Los líderes de los países del Golfo se reunieron en Jeddah el 28 de abril de 2026 en una cumbre consultiva presidida por el príncipe heredero saudí, Mohammed bin Salman, para evaluar la situación de seguridad en la región y coordinar posibles respuestas tras una serie de ataques con misiles y drones atribuidos a Irán.
La reunión, la primera cumbre presencial del Consejo de Cooperación del Golfo (GCC) desde el inicio del conflicto con Irán, estuvo enfocada en la coordinación diplomática y de seguridad, aunque no anunció medidas militares concretas en el momento.
Un funcionario del Golfo citado por agencias indicó que los países discutieron la formulación de una respuesta colectiva a las acciones que han afectado infraestructura energética y puntos civiles en la región.

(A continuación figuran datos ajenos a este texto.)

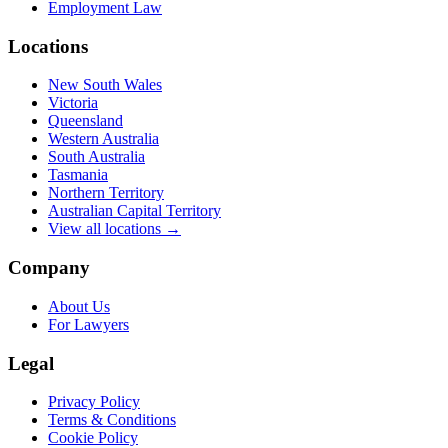
Employment Law
Locations
New South Wales
Victoria
Queensland
Western Australia
South Australia
Tasmania
Northern Territory
Australian Capital Territory
View all locations →
Company
About Us
For Lawyers
Legal
Privacy Policy
Terms & Conditions
Cookie Policy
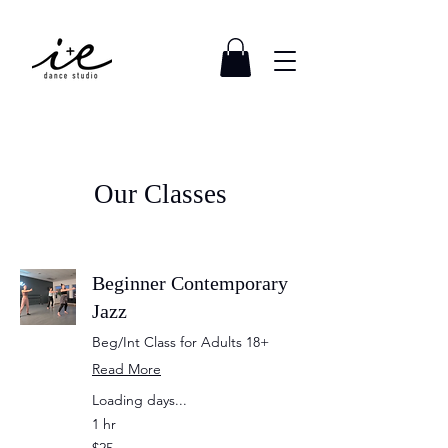
Our Classes
Beginner Contemporary
Jazz
Beg/Int Class for Adults 18+
Read More
Loading days...
1 hr
25
$25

En paralelo, el 27 de abril de 2026 el canciller alemán Friedrich Merz afirmó que la dirección iraní estaba “humillando” a Estados Unidos en las negociaciones y en la gestión del conflicto, una crítica pública a la estrategia del gobierno de Washington.
Al día siguiente, el presidente Donald Trump contestó en su red social, rechazando la caracterización de Merz y acusándolo de no entender la situación. Las declaraciones provocaron una breve escalada verbal entre aliados mientras la crisis regional continúa desarrollándose.

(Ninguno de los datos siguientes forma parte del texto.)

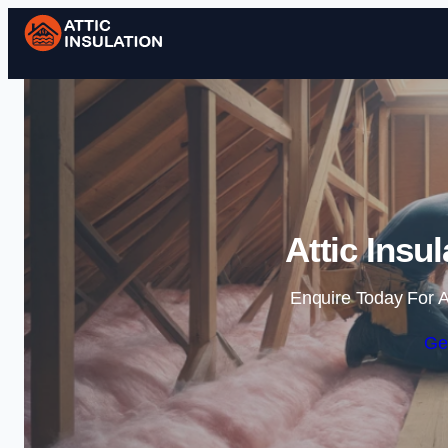
Attic Insu
Enquire Today For A
Ge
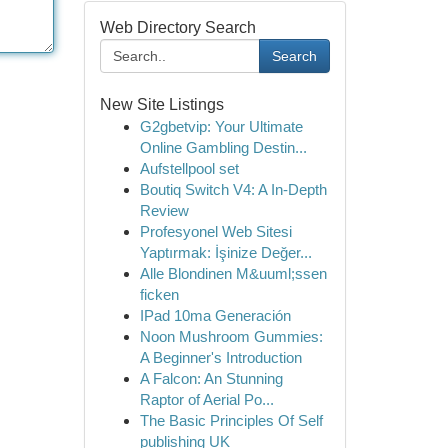
Web Directory Search
Search
New Site Listings
G2gbetvip: Your Ultimate
Online Gambling Destin...
Aufstellpool set
Boutiq Switch V4: A In-Depth
Review
Profesyonel Web Sitesi
Yaptırmak: İşinize Değer...
Alle Blondinen M&uuml;ssen
ficken
IPad 10ma Generación
Noon Mushroom Gummies:
A Beginner's Introduction
A Falcon: An Stunning
Raptor of Aerial Po...
The Basic Principles Of Self
publishing UK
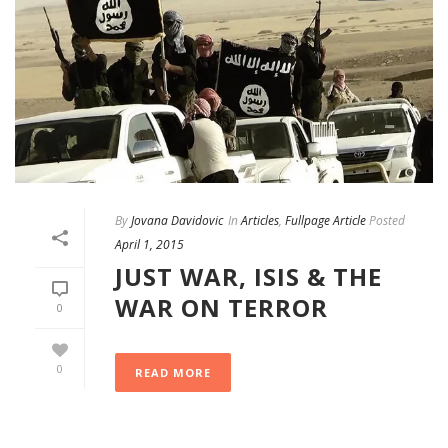
By
Jovana Davidovic
In
Articles
,
Fullpage Article
Posted
April 1, 2015
JUST WAR, ISIS & THE
WAR ON TERROR
0
0
READ MORE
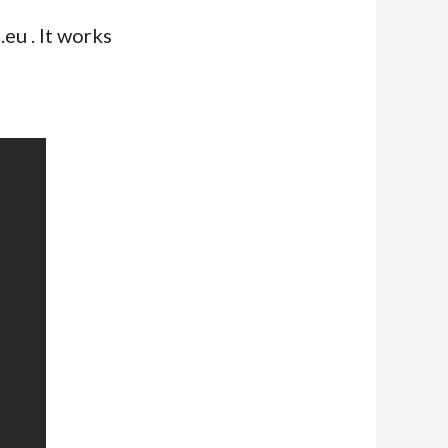
eu . It works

Analistas señalan que la cumbre busca mostrar unidad entre los estados del Golfo y abrir canales de coordinación, aunque persisten dudas sobre la capacidad del bloque para adoptar una postura militar y diplomática totalmente consolidada ante la escalada con Irán.
Será necesario seguir la evolución de las reuniones y las declaraciones oficiales para conocer si las discusiones de Jeddah derivan en acciones conjuntas o en mayores esfuerzos diplomáticos para contener la crisis.